PROBLEM
Among the entries that follow, find the lines containing the string "linejoin" and copy them.
═══
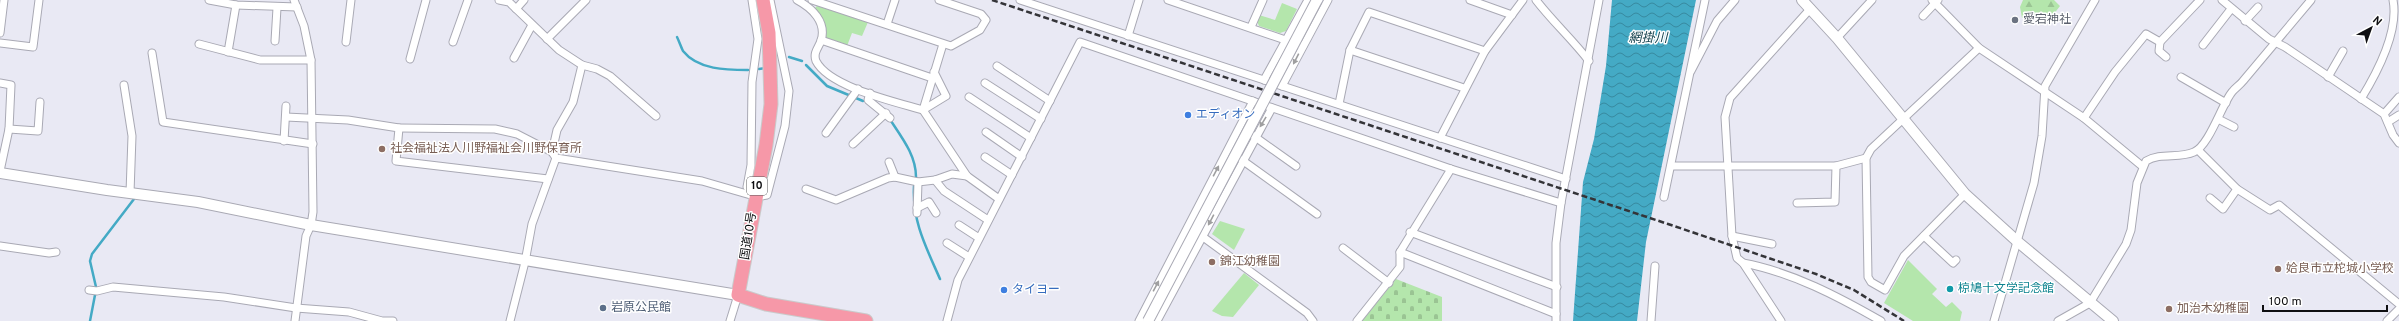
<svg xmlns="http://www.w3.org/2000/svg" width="2399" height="321" font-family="Overpass,'Noto Sans JP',sans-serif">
<defs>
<pattern id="forest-firs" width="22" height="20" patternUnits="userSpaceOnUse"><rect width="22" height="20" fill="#b4e6ac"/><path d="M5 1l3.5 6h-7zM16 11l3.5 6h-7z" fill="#9ac493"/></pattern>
<pattern id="cemetery-stones" width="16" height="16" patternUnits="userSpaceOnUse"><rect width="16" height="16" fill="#b4e6ac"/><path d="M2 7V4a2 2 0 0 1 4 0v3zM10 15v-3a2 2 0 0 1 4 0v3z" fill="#9ac493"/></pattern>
<pattern id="water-waves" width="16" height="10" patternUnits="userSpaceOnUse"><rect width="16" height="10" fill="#44aac5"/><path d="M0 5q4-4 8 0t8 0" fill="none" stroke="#37899f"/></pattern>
</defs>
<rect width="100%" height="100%" fill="#e9e9f4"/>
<path fill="url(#forest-firs)" d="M 2023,0 L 2054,0 L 2060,6 L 2047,23 C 2039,16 2033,16 2022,18 L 2020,7 Z"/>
<polygon fill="url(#cemetery-stones)" points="1396,279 1442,297 1442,321 1362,321"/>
<g fill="#b4e6ac">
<polygon points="1282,3 1297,9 1286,31 1280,33 1259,26 1257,21 1259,15 1275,20"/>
<polygon points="817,6 868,22 862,36 852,33 847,46 826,39 824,37 824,20 815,8"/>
<polygon points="1220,221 1245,229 1234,250 1212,234"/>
<polygon points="1908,260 1937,289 1932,294 1946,307 1952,302 1962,312 1960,321 1913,321 1884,303"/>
<polygon points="1244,273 1259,285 1233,317 1222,316 1212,311"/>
</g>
<polygon fill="url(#water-waves)" points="1612,0 1696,0 1646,242 1637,321 1573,321 1583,182 1594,139 1606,66"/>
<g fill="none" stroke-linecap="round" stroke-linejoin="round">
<g stroke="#44aac5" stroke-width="2.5">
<path d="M 677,37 C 679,41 681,47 683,51 C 698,70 727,70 748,70"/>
<polyline points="789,57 802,61"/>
<polyline points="806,65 827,86 863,101"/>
<polyline points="759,69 765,68"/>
<path d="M 891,121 C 903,139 916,156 916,177"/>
<path d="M 914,186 C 912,221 926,247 940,279"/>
<polyline points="96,287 90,261 92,254 134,199"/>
<polyline points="90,321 95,295"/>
</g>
<defs>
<g id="street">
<polyline points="209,0 236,5 297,7"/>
<polyline points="294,0 304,26 311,60 313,212 311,225 306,236 295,321"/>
<polyline points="499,0 509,2 559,50 582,65 597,69 610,76 656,116"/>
<polyline points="752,0 758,39 752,82 751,165 747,187 755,197 767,195 785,126 789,91 770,0"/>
<path d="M 797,0 C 812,8 827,22 821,41 C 818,48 813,53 816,61 C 829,87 896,102 923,110 L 943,44"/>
<polyline points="812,0 951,46 980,30 986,20 981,14 939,0"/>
<polyline points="1020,0 1566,179"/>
<polyline points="1168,0 1303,46"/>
<polyline points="1470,0 1512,15"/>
<path d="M 1536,0 C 1553,22 1572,39 1589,61"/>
<polyline points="1932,0 1979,48 2084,118 2142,166"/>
<polyline points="2222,0 2269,39 2285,47 2384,114 2393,135 2399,143"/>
<polyline points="516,9 524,0"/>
<polyline points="1923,16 1938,0"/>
<polyline points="2245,21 2258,7"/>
<polyline points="887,24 895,0"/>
<polyline points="1251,27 1263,0"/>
<polyline points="0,33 4,0"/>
<polyline points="1128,36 1139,0"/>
<polyline points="1837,38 1872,0"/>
<polyline points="547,39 586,0"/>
<polyline points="821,40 932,78"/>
<polyline points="275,41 277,8"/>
<polyline points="346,42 351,0"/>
<polyline points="453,42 468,0"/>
<polyline points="2160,42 2159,51 2166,57"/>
<polyline points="0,43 33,47 39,0"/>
<polyline points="199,44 260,60 311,60"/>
<polyline points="2203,45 2231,9"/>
<polyline points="1350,50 1464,88"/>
<polyline points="228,52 236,5"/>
<polyline points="152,53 163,122 313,144"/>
<polyline points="514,58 532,25"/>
<polyline points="410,59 426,0"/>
<polyline points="997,66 1050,101"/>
<polyline points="1691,71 1717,21 1735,0"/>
<polyline points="934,72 946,96 923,110 967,176 999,199"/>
<polyline points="2181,77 2226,103"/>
<polyline points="2328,77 2343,51"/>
<polyline points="1264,80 1308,0"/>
<polyline points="0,83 11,85 9,129 0,171"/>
<polyline points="985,83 1041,119"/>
<polyline points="124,85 132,136 130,193"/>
<polyline points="1282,86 1328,0"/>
<polyline points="870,93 868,100 890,118"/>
<polyline points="969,97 1031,138"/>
<path d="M 2361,99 C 2377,73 2399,31 2393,0"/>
<polyline points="1339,104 1350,50 1369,12 1485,51"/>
<polyline points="2384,114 2399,97"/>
<polyline points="286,117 348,120 399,128 396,161 548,179"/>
<polyline points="2084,118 2115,72 2146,34 2160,42 2200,0"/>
<polyline points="2218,119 2234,127"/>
<polyline points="2388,122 2399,115"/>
<polyline points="399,128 495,129 517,134 552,152 556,158 702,181 754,196"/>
<polyline points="9,129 38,131 40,102"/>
<polyline points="986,132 1022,157"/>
<polyline points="826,133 858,89"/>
<polyline points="1251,134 1296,166"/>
<polyline points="1440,138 1485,51 1523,0"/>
<polyline points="284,141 286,106"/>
<polyline points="853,144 886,113"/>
<polyline points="2198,150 2237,189 2270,210 2279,205 2399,304"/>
<polyline points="552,152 557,130 573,102 582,65"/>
<polyline points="985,157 1012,175"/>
<polyline points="1242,160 1317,214"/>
<polyline points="889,162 895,177"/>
<polyline points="1671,166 1836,166 1866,158"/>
<polyline points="935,180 944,191 988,220"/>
<polyline points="806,189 836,200 888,178 895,177 918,182 935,180 952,174 967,176"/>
<polyline points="1965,194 1904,256 1885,290 1871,282 1868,277 1866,158 1871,149 1979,48"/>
<polyline points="1664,197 1705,0"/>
<polyline points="2210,198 2223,209 2237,189"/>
<polyline points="1797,203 1835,202 1836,166"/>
<polyline points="917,208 929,202 936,213"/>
<polyline points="917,213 918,182"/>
<polyline points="959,225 979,238"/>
<polyline points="1410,232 1557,287"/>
<polyline points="1199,234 1307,313 1313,321"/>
<polyline points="1732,236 1772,244"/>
<polyline points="1924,236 1953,263 1956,260"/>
<polyline points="947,243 969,257"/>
<polyline points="0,246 49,253 56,252"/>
<polyline points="1343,248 1389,283"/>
<polyline points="1400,252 1556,314"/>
<path d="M 1743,263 C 1792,272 1839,297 1881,321"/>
<polyline points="89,290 97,291 113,287 224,297 296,308 349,312 382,321 393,321"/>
<polyline points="510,321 525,262 532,224 556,158"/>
<polyline points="730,321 738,295"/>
<polyline points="947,321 958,280 1080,42 1451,169 1561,203"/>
<polyline points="1139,321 1253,101"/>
<polyline points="1157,321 1272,108"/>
<polyline points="1357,321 1400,267 1400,252 1451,169"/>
<polyline points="1556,321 1556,243 1561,203 1599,0"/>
<polyline points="1651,321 1655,266"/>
<polyline points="1781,321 1743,263 1737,258 1732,236 1725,117 1730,98 1811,8"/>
<polyline points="1994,321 2034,183 2042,136 2045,86 2095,0"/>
<path d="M 2058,321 L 2090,303 L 2126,244 L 2131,230 L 2137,183 L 2146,161 C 2161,152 2179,159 2194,152 C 2209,146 2222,104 2232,92 C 2235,88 2240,85 2243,81 L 2311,0"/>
<polyline points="2387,321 2399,309"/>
</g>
<g id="secondary">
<polyline points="1802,0 1837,38 1965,194 2018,242 2113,321"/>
<polyline points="0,173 107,190 198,202 311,225 738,295"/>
</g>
<polyline id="highway" points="763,0 769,33 771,104 766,145 738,295 766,304 866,321"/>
</defs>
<use href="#street" stroke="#a9a9b4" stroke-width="9"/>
<use href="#secondary" stroke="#a9a9b4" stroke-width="12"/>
<use href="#highway" stroke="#cacacb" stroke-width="15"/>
<use href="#street" stroke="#fff" stroke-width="7"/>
<use href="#secondary" stroke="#fff" stroke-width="10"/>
<use href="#highway" stroke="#f698a8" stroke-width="13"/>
<polyline stroke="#343438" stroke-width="2.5" stroke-dasharray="6 3" stroke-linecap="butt" points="992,0 1668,224 1816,274 1854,290 1904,321"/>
<defs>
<polyline id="secondary-bridge" points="1148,321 1317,0"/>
</defs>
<use href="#secondary-bridge" stroke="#a9a9b4" stroke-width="12" stroke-linecap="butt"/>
<use href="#secondary-bridge" stroke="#fff" stroke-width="10"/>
</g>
<defs><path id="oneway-solid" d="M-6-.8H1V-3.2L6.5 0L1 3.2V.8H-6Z"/></defs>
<g fill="#9f9fa0">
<use href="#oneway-solid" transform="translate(1296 59) rotate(117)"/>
<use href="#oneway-solid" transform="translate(1263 122) rotate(121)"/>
<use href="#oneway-solid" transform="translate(1216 171) rotate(-62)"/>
<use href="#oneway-solid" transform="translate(1211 220) rotate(118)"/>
<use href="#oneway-solid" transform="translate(1156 286) rotate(-62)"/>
</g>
<circle fill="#6b7280" stroke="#fff" stroke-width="1.5" cx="2015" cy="20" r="4"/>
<g fill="#3f7fe0" stroke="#fff" stroke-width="1.5">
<circle cx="1188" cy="115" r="4"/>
<circle cx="1004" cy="290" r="4"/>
</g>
<g fill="#8d6e63" stroke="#fff" stroke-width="1.5">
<circle cx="382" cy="149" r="4"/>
<circle cx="1212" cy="262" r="4"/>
<circle cx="2278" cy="269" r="4"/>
<circle cx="2169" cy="309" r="4"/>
</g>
<circle fill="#0f9aa8" stroke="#fff" stroke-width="1.5" cx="1950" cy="289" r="4"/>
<circle fill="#5c6f8a" stroke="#fff" stroke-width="1.5" cx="603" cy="308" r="4"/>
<g text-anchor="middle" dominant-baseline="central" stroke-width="3" stroke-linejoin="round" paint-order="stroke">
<rect fill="#fff" stroke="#565658" stroke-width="1" x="747" y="177" width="20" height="18" rx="3"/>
<g font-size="11" font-weight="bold" fill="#0e0e11">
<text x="757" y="186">10</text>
</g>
<g font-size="12" fill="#5b616d" stroke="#fff" text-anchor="start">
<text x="2023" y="20">愛宕神社</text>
</g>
<g font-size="12" fill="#366cbe" stroke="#fff" text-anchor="start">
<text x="1196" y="115">エディオン</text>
<text x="1012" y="290">タイヨー</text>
</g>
<g font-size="12" fill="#785e54" stroke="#fff" text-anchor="start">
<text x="390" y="149">社会福祉法人川野福祉会川野保育所</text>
<text x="1220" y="262">錦江幼稚園</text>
<text x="2286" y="269">姶良市立柁城小学校</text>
<text x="2177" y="309">加治木幼稚園</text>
</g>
<g font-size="12" fill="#0e0e11" stroke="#fff">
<text transform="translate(749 236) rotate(-81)">国道10号</text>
</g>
<g font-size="12" fill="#0d838f" stroke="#fff" text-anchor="start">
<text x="1958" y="289">椋鳩十文学記念館</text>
</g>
<g font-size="12" fill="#4e5e75" stroke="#fff" text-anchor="start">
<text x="611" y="308">岩原公民館</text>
</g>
<g font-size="13" font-style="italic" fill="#16434f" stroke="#fff">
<text x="1648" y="39">網掛川</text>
</g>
</g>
<g transform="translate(2371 28) rotate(41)" stroke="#ffffff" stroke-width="3" paint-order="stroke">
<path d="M0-3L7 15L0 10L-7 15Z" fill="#0e0e11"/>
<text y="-6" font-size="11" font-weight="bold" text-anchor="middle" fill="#0e0e11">N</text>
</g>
<path d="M2263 305v6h124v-6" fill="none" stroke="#0e0e11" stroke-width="2"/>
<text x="2269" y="305" font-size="12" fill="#0e0e11" stroke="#ffffff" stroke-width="3" paint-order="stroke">100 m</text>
</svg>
═══
OUTPUT BELOW
<g fill="none" stroke-linecap="round" stroke-linejoin="round">
<g text-anchor="middle" dominant-baseline="central" stroke-width="3" stroke-linejoin="round" paint-order="stroke">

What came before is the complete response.